Ne pas être qu'un "patient" ...

Traitement de la dysarthrie parkinsonienne

Article paru dans LE PARKINSONIEN INDÉPENDANT n°43 – décembre 2010

1. Introduction
La dysarthrie (trouble de la parole) est très souvent présente chez le patient parkinsonien. Elle apparaît dès le début de la maladie, s’aggrave au cours du temps et induit à terme isolement, repli sur soi et perte d’autonomie.

D’origine akinétique, la dysarthrie se manifeste chez le patient par une baisse du niveau sonore (hypophonie), une perte de la hauteur rendant la voix monotone et une altération du timbre (la voix devenant rauque).

Les conséquences de la dysarthrie sont parfois aggravées par une perte de la mimique et de la gestuelle du patient. Par ailleurs, la dysarthrie peut être accompagnée de troubles de l’écriture (micrographie), pénalisant ainsi la communication.

La prise en charge de la dysarthrie par un orthophoniste, pour une rééducation, est d’autant plus indispensable que les traitements médicamenteux ou chirurgicaux n’ont pas ou peu d’influence. Pourtant, alors que la dysarthrie est largement répandue (de 70 à 89% des patients parkinsoniens), seulement 2 à 4 % d’entre eux bénéficient d’un traitement orthophonique.

2. Prise en charge de la dysarthrie
Alors que la dysarthrie est souvent présente dès le début de la maladie, elle est très généralement négligée ou même ignorée par le patient plus sensible à d’autres troubles parkinsoniens.

Parfois, au début, le patient ne se rend même pas compte de sa dysarthrie et attribue aux autres la responsabilité de ses difficultés à communiquer. Lors d’une première consultation orthophonique, on peut entendre ce genre de phrases : « on ne m’écoute pas ! », « on me coupe la parole ! » , « je ne peux pas prendre la parole en réunion », etc… Ces citations font sourire, mais décrivent bien les débuts de l’isolement, et du repli du patient sur lui même.

Pourtant, il est souhaitable que la rééducation soit précoce (dès les premières manifestations de la dysarthrie) et elle doit ensuite être prolongée de façon régulière au fil des années.

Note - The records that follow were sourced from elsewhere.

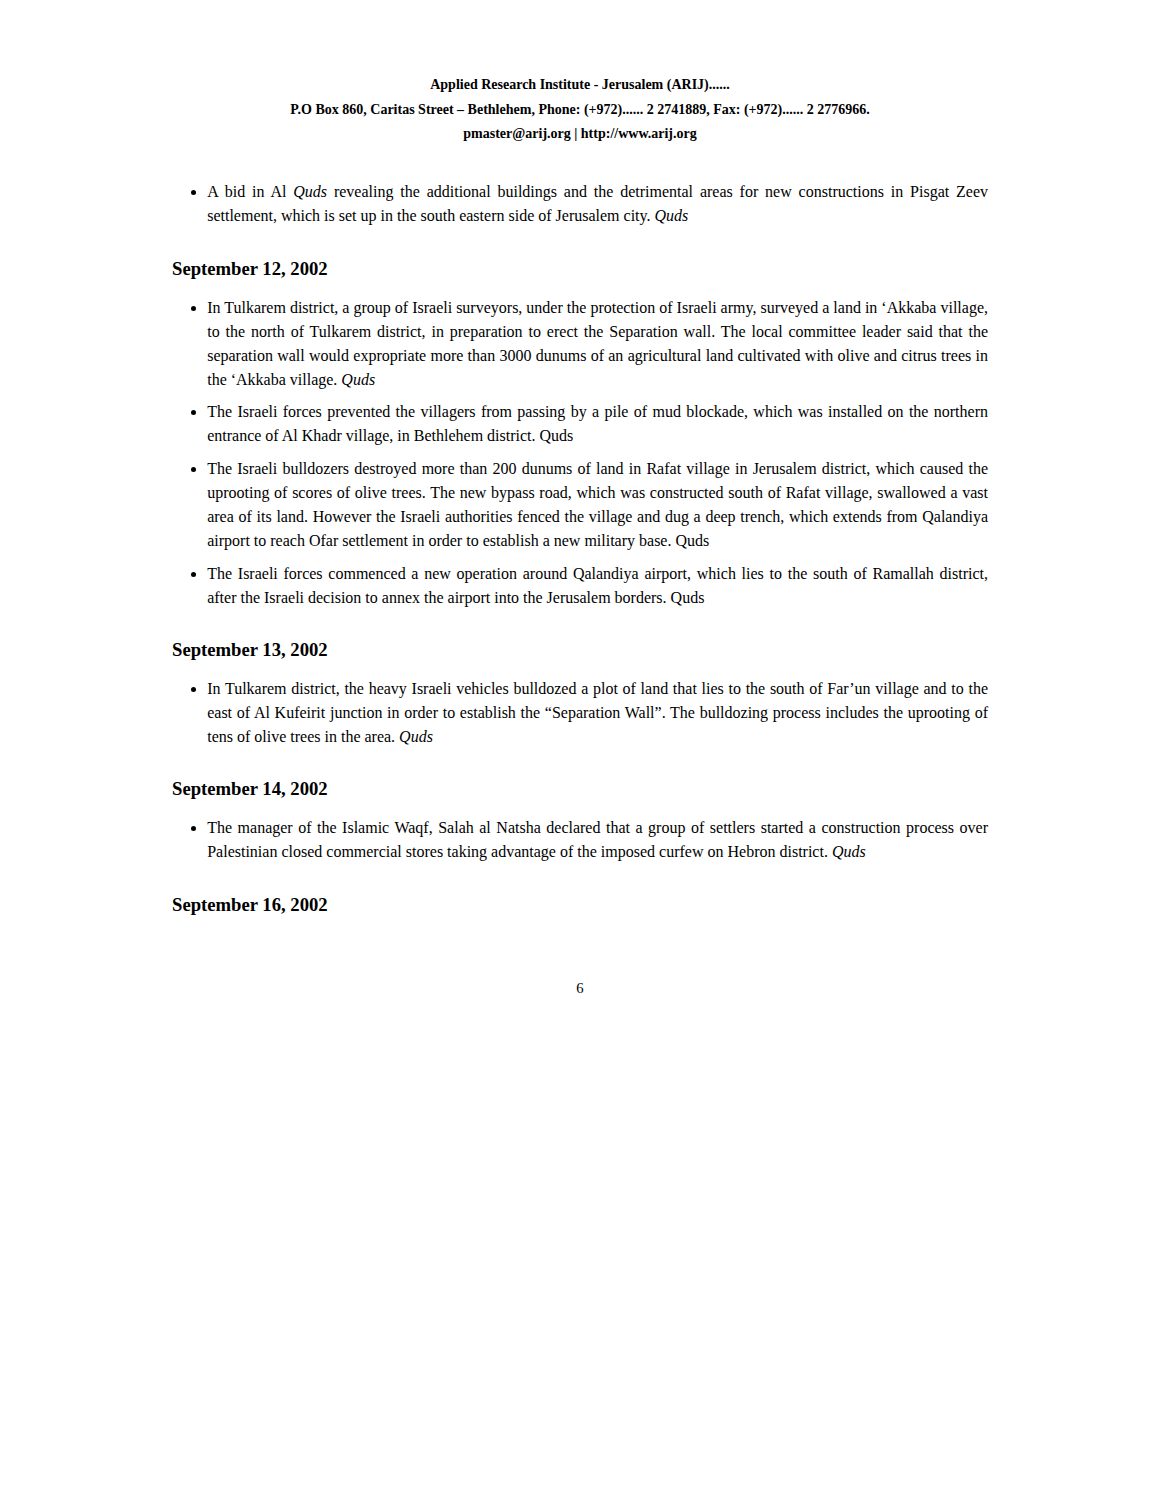Applied Research Institute - Jerusalem (ARIJ)......
P.O Box 860, Caritas Street – Bethlehem, Phone: (+972)...... 2 2741889, Fax: (+972)...... 2 2776966.
pmaster@arij.org | http://www.arij.org
A bid in Al Quds revealing the additional buildings and the detrimental areas for new constructions in Pisgat Zeev settlement, which is set up in the south eastern side of Jerusalem city. Quds
September 12, 2002
In Tulkarem district, a group of Israeli surveyors, under the protection of Israeli army, surveyed a land in ‘Akkaba village, to the north of Tulkarem district, in preparation to erect the Separation wall. The local committee leader said that the separation wall would expropriate more than 3000 dunums of an agricultural land cultivated with olive and citrus trees in the ‘Akkaba village. Quds
The Israeli forces prevented the villagers from passing by a pile of mud blockade, which was installed on the northern entrance of Al Khadr village, in Bethlehem district. Quds
The Israeli bulldozers destroyed more than 200 dunums of land in Rafat village in Jerusalem district, which caused the uprooting of scores of olive trees. The new bypass road, which was constructed south of Rafat village, swallowed a vast area of its land. However the Israeli authorities fenced the village and dug a deep trench, which extends from Qalandiya airport to reach Ofar settlement in order to establish a new military base. Quds
The Israeli forces commenced a new operation around Qalandiya airport, which lies to the south of Ramallah district, after the Israeli decision to annex the airport into the Jerusalem borders. Quds
September 13, 2002
In Tulkarem district, the heavy Israeli vehicles bulldozed a plot of land that lies to the south of Far’un village and to the east of Al Kufeirit junction in order to establish the “Separation Wall”. The bulldozing process includes the uprooting of tens of olive trees in the area. Quds
September 14, 2002
The manager of the Islamic Waqf, Salah al Natsha declared that a group of settlers started a construction process over Palestinian closed commercial stores taking advantage of the imposed curfew on Hebron district. Quds
September 16, 2002
6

L’orthophoniste dispose d’une panoplie de moyens pour la rééducation. Cependant, les résultats obtenus par des méthodes classiques ont souvent été jugés insuffisants et les traitements abandonnés par les patients.

Les années 90, ont vu l’émergence aux Etats Unis d’une méthode nouvelle de rééducation, la LSVT, puis son implantation en France.

3. La LSVT (Lee Silverman Voice Treatment)
La LSVT a été conçue et mise au point par une orthophoniste américaine, Lorraine Ramig, et son équipe. Elle porte le nom de Lee Silverman, première patiente, sur qui elle a été expérimentée.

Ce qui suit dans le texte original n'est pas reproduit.